Covid-19 : cette étude identifie les lieux les plus à risque

Science

Par Felix Gouty le

Des statisticiens de l’université de Stanford ont analysé les déplacements de plusieurs millions de personnes au cours de la première vague pandémique de COVID-19. Ils se sont aperçus que les restaurants et les salles de sport comptent parmi les lieux les plus à risque.

Crédits : stevepb / Pixabay.

Le deuxième déconfinement devra se faire intelligemment pour éviter une troisième vague pandémique de COVID-19, surtout à l’aube des fêtes de fin d’année. Une nouvelle étude scientifique et statistique, publiée dans la célèbre revue Nature, pourrait aiguiller les autorités sur les mesures à prendre pour y parvenir. Ces travaux, menés par Serina Chang, chercheuse en science informatique à l’université de Stanford, et ses collègues, ont ainsi permis d’établir le risque de contamination attaché à différents lieux ouverts au public dans dix grandes villes américaines. Conclusion : les lieux les plus à risque sont ceux, clos, qui sont généralement peu ou mal ventilés et dans lesquels les personnes y restent longtemps à proximité les unes des autres, sans masque.

Restreindre plutôt que confiner ?

Les chercheurs ont analysé les déplacements effectués par 98 millions de personnes, grâce à leurs données mobiles de géolocalisation, entre les mois de mars et mai derniers. Ils ont plus exactement calculé les relations entre 57 000 quartiers d’habitation, où ont été recensés des malades, et 553 000 « points d’intérêt » fréquentés par ces derniers – dont des commerces, des lieux de culte, des hôtels, etc. Les chercheurs ont enfin appliqué leurs résultats à un modèle mathématique, régulièrement utilisé en épidémiologie, appelé SEIR. « Notre modèle prédit qu’une petite minorité de points d’intérêt ‘super-contaminants’ est responsable de la large majorité des cas de transmission, soulignent les auteurs de l’étude après analyse. Restreindre la capacité maximale d’accueil de chacun de ces lieux sera plus efficace (pour réduire la propagation du virus) que de réduire uniformément la mobilité de la population. » En effet, les chercheurs montrent par exemple qu’à Chicago, 10% des lieux examinés auraient été à l’origine de 85% des contaminations recensés par la ville américaine. Selon eux, réduire la capacité d’accueil de ces lieux à seulement 20% entraînerait une croissance du nombre de contaminations de « seulement » 10% – en comparaison à 39%, si la réouverture est totale.

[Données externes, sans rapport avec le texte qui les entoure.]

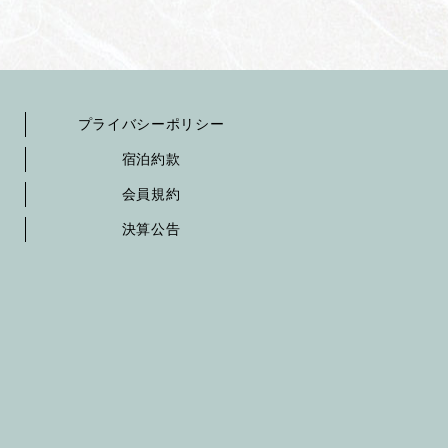
プライバシーポリシー
宿泊約款
会員規約
決算公告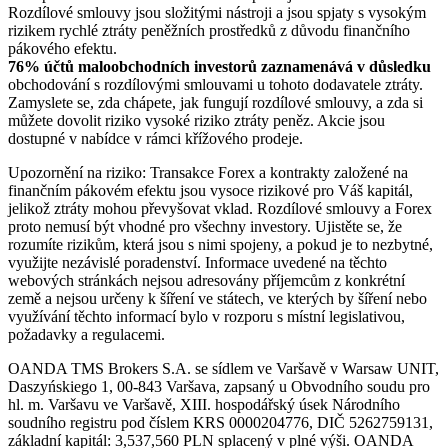
Rozdílové smlouvy jsou složitými nástroji a jsou spjaty s vysokým
rizikem rychlé ztráty peněžních prostředků z důvodu finančního
pákového efektu.
76% účtů maloobchodních investorů zaznamenává v důsledku
obchodování s rozdílovými smlouvami u tohoto dodavatele ztráty.
Zamyslete se, zda chápete, jak fungují rozdílové smlouvy, a zda si
můžete dovolit riziko vysoké riziko ztráty peněz. Akcie jsou
dostupné v nabídce v rámci křížového prodeje.
Upozornění na riziko: Transakce Forex a kontrakty založené na
finančním pákovém efektu jsou vysoce rizikové pro Váš kapitál,
jelikož ztráty mohou převyšovat vklad. Rozdílové smlouvy a Forex
proto nemusí být vhodné pro všechny investory. Ujistěte se, že
rozumíte rizikům, která jsou s nimi spojeny, a pokud je to nezbytné,
využijte nezávislé poradenství. Informace uvedené na těchto
webových stránkách nejsou adresovány příjemcům z konkrétní
země a nejsou určeny k šíření ve státech, ve kterých by šíření nebo
využívání těchto informací bylo v rozporu s místní legislativou,
požadavky a regulacemi.
OANDA TMS Brokers S.A. se sídlem ve Varšavě v Warsaw UNIT,
Daszyńskiego 1, 00-843 Varšava, zapsaný u Obvodního soudu pro
hl. m. Varšavu ve Varšavě, XIII. hospodářský úsek Národního
soudního registru pod číslem KRS 0000204776, DIČ 5262759131,
základní kapitál: 3,537,560 PLN splacený v plné výši. OANDA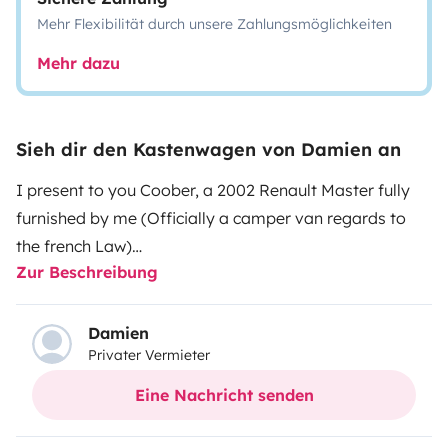
Mehr Flexibilität durch unsere Zahlungsmöglichkeiten
Mehr dazu
Sieh dir den Kastenwagen von Damien an
I present to you Coober, a 2002 Renault Master fully
furnished by me (Officially a camper van regards to
the french Law)
Zur Beschreibung
Coober may be old but he is very robust. Its interior
entirely made of wood gives it a rustic charm that I
Damien
Privater Vermieter
sought to give it during its development.
Coober has everything you need to travel !
Eine Nachricht senden
Energetically, he is completely autonomous thanks to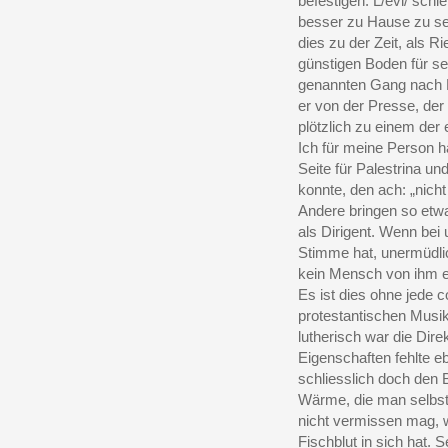
befestigen. L/evi/ schi
besser zu Hause zu s
dies zu der Zeit, als R
günstigen Boden für se
genannten Gang nach Da
er von der Presse, der
plötzlich zu einem der
Ich für meine Person h
Seite für Palestrina u
konnte, den ach: „nich
Andere bringen so etw
als Dirigent. Wenn bei
Stimme hat, unermüdlich
kein Mensch von ihm ent
Es ist dies ohne jede 
protestantischen Musi
lutherisch war die Dire
Eigenschaften fehlte e
schliesslich doch den
Wärme, die man selbst
nicht vermissen mag, 
Fischblut in sich hat.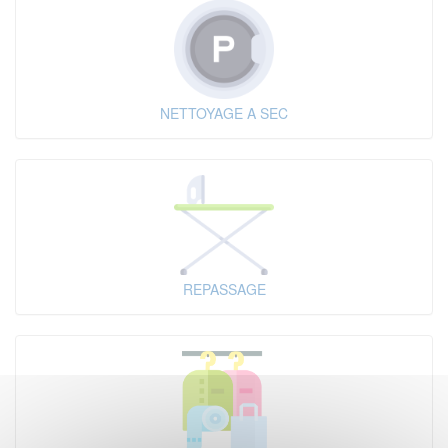
NETTOYAGE A SEC
REPASSAGE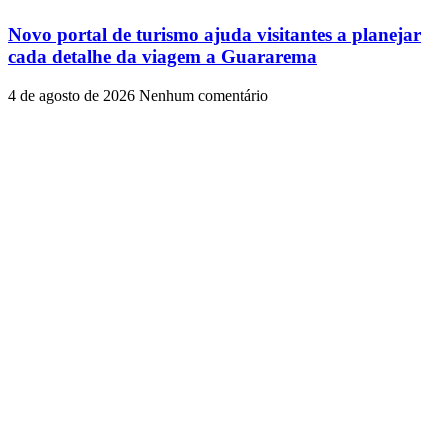
Novo portal de turismo ajuda visitantes a planejar
cada detalhe da viagem a Guararema
4 de agosto de 2026
Nenhum comentário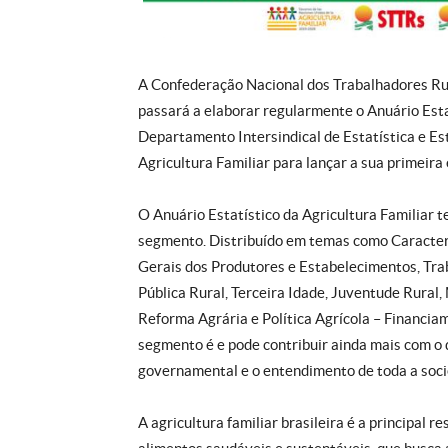
A Confederação Nacional dos Trabalhadores Ru
passará a elaborar regularmente o Anuário Esta
Departamento Intersindical de Estatística e E
Agricultura Familiar para lançar a sua primeira 
O Anuário Estatístico da Agricultura Familiar 
segmento. Distribuído em temas como Caracterí
Gerais dos Produtores e Estabelecimentos, Tr
Pública Rural, Terceira Idade, Juventude Rura
Reforma Agrária e Política Agrícola – Financia
segmento é e pode contribuir ainda mais com o 
governamental e o entendimento de toda a soci
A agricultura familiar brasileira é a principal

Restaurants, salles de sport, etc

Les lieux les plus à risque identifiés par l’étude sont, sans surprise, les bars et restaurants. D’après les statisticiens américains, le risque de contamination au COVID-19 serait quatre fois plus élevé dans un restaurant que dans une salle de sport, pourtant en deuxième position sur la liste. Pour preuve, après la réouverture des restaurants à Chicago le 1er mai, la ville avait diagnostiqué 596 000 nouveaux cas, rappelle Sciences Et Avenir. L’étude souligne même qu’en moyenne, sur une population de 100 000 habitants, environ 8 000 personnes se contamineraient après un passage au restaurant. En outre, les hôtels et les lieux de culte seraient plus risqués que les cabinets médicaux et les supermarchés. Les travaux ne prennent néanmoins pas en compte les établissements scolaires (où le téléphone portable est souvent absent), les maisons de retraite et les entreprises comme lieux d’intérêt, pour diverses raisons techniques.

Le facteur socio-économique

Ils attestent par contre de l’impact des inégalités socio-économiques sur le risque de contamination. « Nous avons découvert que les populations désavantagées ne parviennent pas à réduire efficacement leur mobilité et que les points d’intérêt qu’elles visitent sont généralement plus denses et donc plus risqués », affirment les chercheurs. Autrement dit, les populations les plus pauvres seraient doublement à risque. La plupart d’entre elles n’ont non seulement pas accès à des emplois pour lesquels le télétravail est possible et doivent donc impérativement se déplacer, mais en plus elles se rendent plus régulièrement aux endroits les plus denses, comme les centres commerciaux, où le risque de contamination est plus élevé.